Here we go... (where's my model kit?)

Carbon atoms have the ability to bond four times. Assuming that no double or triple bonds are formed, the other atoms bonded to a carbon are generally evenly spaced around the carbon, in all three dimensions. This forms a shape called a tetrahedron. (I don't have my chalk board, so you are going to have to envision it: it is not flat - picture carbon in the middle, with three atoms below it spread in a triangular shape, and the other atom is directly above the carbon.)

Now, let's say, for example that we bond a hydrogen (H,) a nitrogen (N,) a chlorine (Cl,) and a fluorine (F) to a single atom of carbon (C.) You could put the H, N, Cl, and F onto the C in any order you wish without it affecting the properties of the "molecule." (This would not be a stable molecule, but I use it for sake of simplicity.) So, if you went to the lab and mixed all of these things in a beaker, you would come up with a molecule with a formula something like CHNClF. And, if you added a new chemical to the beaker to react with this molecule, all the other molecules would react exactly the same way.

But that doesn't mean they are all the same. Imagine a specific molecule. If you were looking down (as described above, with carbon in the middle) let's say that these atoms were in the following positions: H at 2 o'clock, N at 6 o'clock, Cl at 10 o'clock. That would leave F in the spot directly above the carbon. Now imagine a second molecule that is identical. The two atoms are superimposeable. Neato. Two of the exact same thing.

Now, take ANY two of the bonded atoms, and switch their locations. This molecule can no longer be superimposed onto the original molecule. No matter how you turn it in space, it just can't happen. The two are now mirror images of one another. The carbon is called a chiral carbon, because it has these mirror images.

In fact, EVERY carbon is chiral if it has four DIFFERENT things bonded to it. And, in a lab situation, where you simply mix a bunch of stuff in a beaker to make a molecule such as this, you will always end up making a mixture of both molecules (the "original" and the "mirror." Such a mixture is referred to as racemic.) The reason you end up with a mixture, is because the bonding atoms will bump into different carbon atoms in different places. One H bumps (and bonds) into a C at the 2 o'clock position, but another H might bump a different C at 6 o'clock.

The mirror-image molecules are called enantiomers. Chemists call one molecule "R" and the other "L." * (Like our Right and Left hand, which are also mirror images.) There are criteria for determining which is which, but it isn't important here.

But, this whole R and L thing is not such a "big" deal, since, as mentioned above, both molecules behave exactly the same way, chemically.

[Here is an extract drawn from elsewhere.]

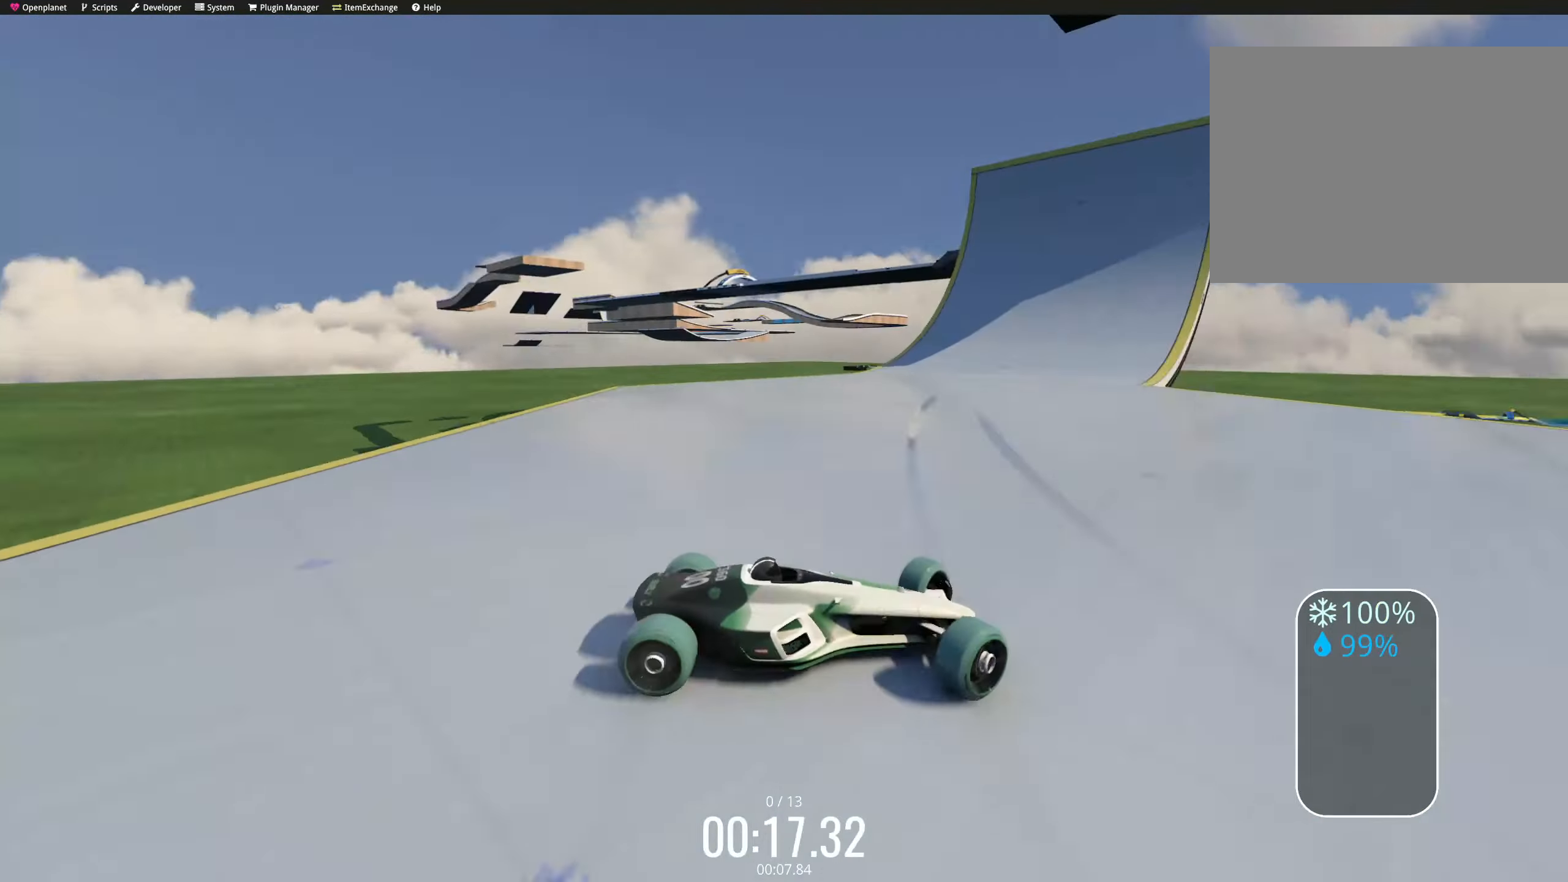
{"keys": ["left", "up"], "events": []}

The molecule happens to be a drug in your body. (So as to minimize any panic, what I am about to say is not true of every drug. But it is true of drugs that can be categorized as I describe below.) And that's where this all gets interesting. (Hopefully.)

Now, think back to your high school biology book. They all have a picture somewhere of an antibody or something, binding to a cell. The cell was always illustrated as a "blob" with a "key-shaped" hole. And the antibody was always illustrated as another blob with a key-shaped protrusion. The idea being that this specific antibody could only bind on cells with key-shaped holes. The concept is the same here. Keep this in mind, and I'll get back to it.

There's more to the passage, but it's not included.